The Council for Licensed Conveyancers has written to the Treasury urging it to reconsider its stance on requiring conveyancers to register as tax advisers.
In a letter to James Murray, chief secretary to the Treasury, CLC chair Dame Janet Paraskeva said the organisation is “disappointed that it still seems to be the intention to require conveyancers to register as tax advisers individually with HMRC.”
The move will duplicate regulatory effort and increase the burden on conveyancers, Dame Paraskeva added, when there have been no significant issues in relation to compliance with tax law and no case has been made to justify the change.
Pointing out that CLC-regulated conveyancers are not permitted to give tax advice to clients, Dame Paraskeva said the registration requirement “would have the perverse effect of creating the impression that CLC conveyancers may provide tax advice.”
She added:
“This actually increases the risk of wrongdoing, by giving bad actors an opportunity to present themselves as tax advisers in a way that they cannot at present.
“Conveyancers, especially those regulated by the CLC, are already tightly regulated.
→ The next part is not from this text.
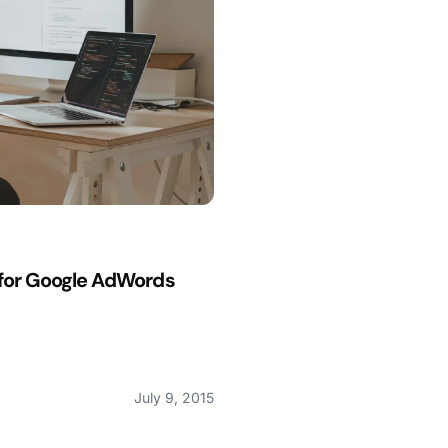
t for Google AdWords
July 9, 2015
That includes in relation to every type of advice they provide to their clients as well as how they handle client money and meet obligations to HMRC and Land Registry as part of the property transaction process. This regulatory monitoring and oversight includes ensuring that tax advice is not offered.”
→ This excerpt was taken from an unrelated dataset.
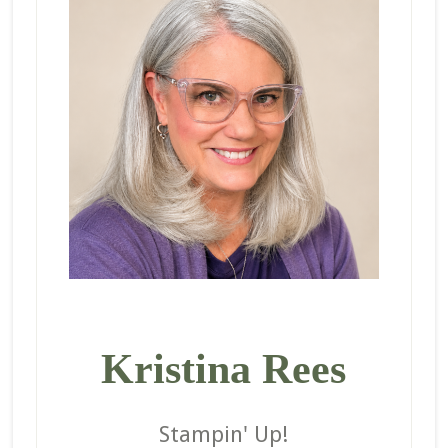
Kristina Rees
Stampin' Up!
The CLC has closed down practices that have been involved in SDLT avoidance schemes, along with those which have not made the necessary payments to HMRC, Dame Paraskeva said. However, the instances of error or fraud are so few they do not warrant the additional and “unnecessary burden,” which will increase costs to both clients and taxpayers without reducing risk, she added.
HMRC has produced no evidence that CLC licensed conveyancers pose any risk, Dame Paraskeva said, and any issues related to SDLT calculation and payment are already managed by the CLC.
The increase in the regulatory burden should also be viewed alongside the “unwelcome decision” to move anti-money laundering supervision away from the Solicitors Regulation Authority to the Financial Conduct Authority, Dame Paraskeva added.
“This tool will inevitable duplicate effort and cost with no analysis pointing to reductions in money laundering as a result.”
Dame Paraskeva concluded:
“I hope that Treasury Ministers will be able to consider again whether the registration of specialist conveyancers with HMRC as tax advisers is proportionate to the risks Ministers seek to address and whether the outcome will indeed be beneficial to the country as we strive to deliver growth.”